Veranstaltungsbericht

„Pandemien, Antibiotika und Tierschutz in der industriellen Intensivtierhaltung: Irrwege und Auswege“   

Welche Gefahren und Probleme bringt die industrielle Intensivtierhaltung aktuell mit sich? Und wie sieht im Gegensatz dazu eine zukunftsfähige, gerechte und sichere Tierhaltung orientiert am Wohle von Mensch, Natur und Tier aus? PROVIEH hat mit Fachexpert:innen, Politik und Gästen diskutiert und Antworten gefunden. Von Pandemien über Antibiotikaresistenzen hin zu struktureller Tierqual – im Rahmen der Veranstaltung wurden am 22.11.2022 grundsätzliche Irrwege aktueller „Nutztier”haltung benannt und Auswege aufgezeigt. Die erste im politischen Berlin stattfindende Veranstaltung läutet PROVIEHs 50-jähriges Jubiläum ein: Seit 1973 setzt sich die Organisation durch die Unterstützung von Mitgliedschaften und Spender:innen unermüdlich für landwirtschaftlich genutzte Tiere ein. Im Folgenden lesen Sie spannende Zitate und zusammengefasste Positionen der anwesenden Diskussionsteilnehmenden:   

Jens Tuider, Leiter und Berater der Geschäftsführung, ProVeg International  

Dr. Rupert Ebner, praktizierender Großtierarzt und Buchautor „Pillen vor die Säue“   

Anne Hamester, Fachreferentin für Tiere in der Landwirtschaft, PROVIEH e.V. 

Prof. Dr. Dr. Markus Schick, Leiter der Abteilung Lebensmittelsicherheit und Tiergesundheit im Bundesministerium für Ernährung und Landwirtschaft  

Moderation: Dr. Tanja Busse  

von links nach rechts: Dr. Tanja Busse, Jens Truider, Anne Hamester, Dr. Rupert Ebner, Prof. Dr. Dr. Markus Schick (digitale Teilnahme)

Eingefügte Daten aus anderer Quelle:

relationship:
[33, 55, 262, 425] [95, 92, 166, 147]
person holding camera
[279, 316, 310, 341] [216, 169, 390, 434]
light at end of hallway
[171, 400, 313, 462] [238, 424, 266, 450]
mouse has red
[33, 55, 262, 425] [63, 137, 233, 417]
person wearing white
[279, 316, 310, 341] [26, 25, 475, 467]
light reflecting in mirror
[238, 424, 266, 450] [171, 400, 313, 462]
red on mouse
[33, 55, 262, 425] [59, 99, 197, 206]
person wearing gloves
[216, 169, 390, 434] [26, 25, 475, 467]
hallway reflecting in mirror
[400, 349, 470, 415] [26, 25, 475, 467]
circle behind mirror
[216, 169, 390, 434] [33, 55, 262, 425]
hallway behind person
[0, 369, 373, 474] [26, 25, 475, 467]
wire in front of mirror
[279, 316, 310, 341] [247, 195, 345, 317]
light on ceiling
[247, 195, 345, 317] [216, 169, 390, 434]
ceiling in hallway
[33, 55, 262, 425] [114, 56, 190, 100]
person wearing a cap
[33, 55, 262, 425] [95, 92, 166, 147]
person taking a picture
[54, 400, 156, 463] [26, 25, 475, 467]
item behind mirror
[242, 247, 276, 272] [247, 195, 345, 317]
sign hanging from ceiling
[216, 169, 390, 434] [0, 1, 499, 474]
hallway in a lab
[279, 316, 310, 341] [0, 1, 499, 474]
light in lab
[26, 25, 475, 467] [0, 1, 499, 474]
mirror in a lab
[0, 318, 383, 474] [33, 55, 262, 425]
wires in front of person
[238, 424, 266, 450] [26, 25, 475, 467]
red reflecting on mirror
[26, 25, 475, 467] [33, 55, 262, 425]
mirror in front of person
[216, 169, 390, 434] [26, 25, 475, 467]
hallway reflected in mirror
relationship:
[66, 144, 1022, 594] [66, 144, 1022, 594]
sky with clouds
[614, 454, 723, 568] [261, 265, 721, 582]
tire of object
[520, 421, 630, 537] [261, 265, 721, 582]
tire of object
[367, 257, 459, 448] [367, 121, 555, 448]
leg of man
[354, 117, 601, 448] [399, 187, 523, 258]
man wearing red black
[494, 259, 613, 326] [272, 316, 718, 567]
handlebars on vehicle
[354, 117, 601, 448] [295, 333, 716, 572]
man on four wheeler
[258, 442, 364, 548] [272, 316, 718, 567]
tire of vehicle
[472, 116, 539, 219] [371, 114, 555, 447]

Den Auftakt zur Veranstaltung machte die Pionierin für Tierrechte und Verhaltensforschung Dr. Jane Goodall. In einer Videobotschaft wies sie auf die Bedeutung der Thematik und die Dramatik der damit verbundenen Leiden von Tieren, Umwelt und Klima hin. Danach folgten die Redebeiträge der Diskussionsteilnehmenden.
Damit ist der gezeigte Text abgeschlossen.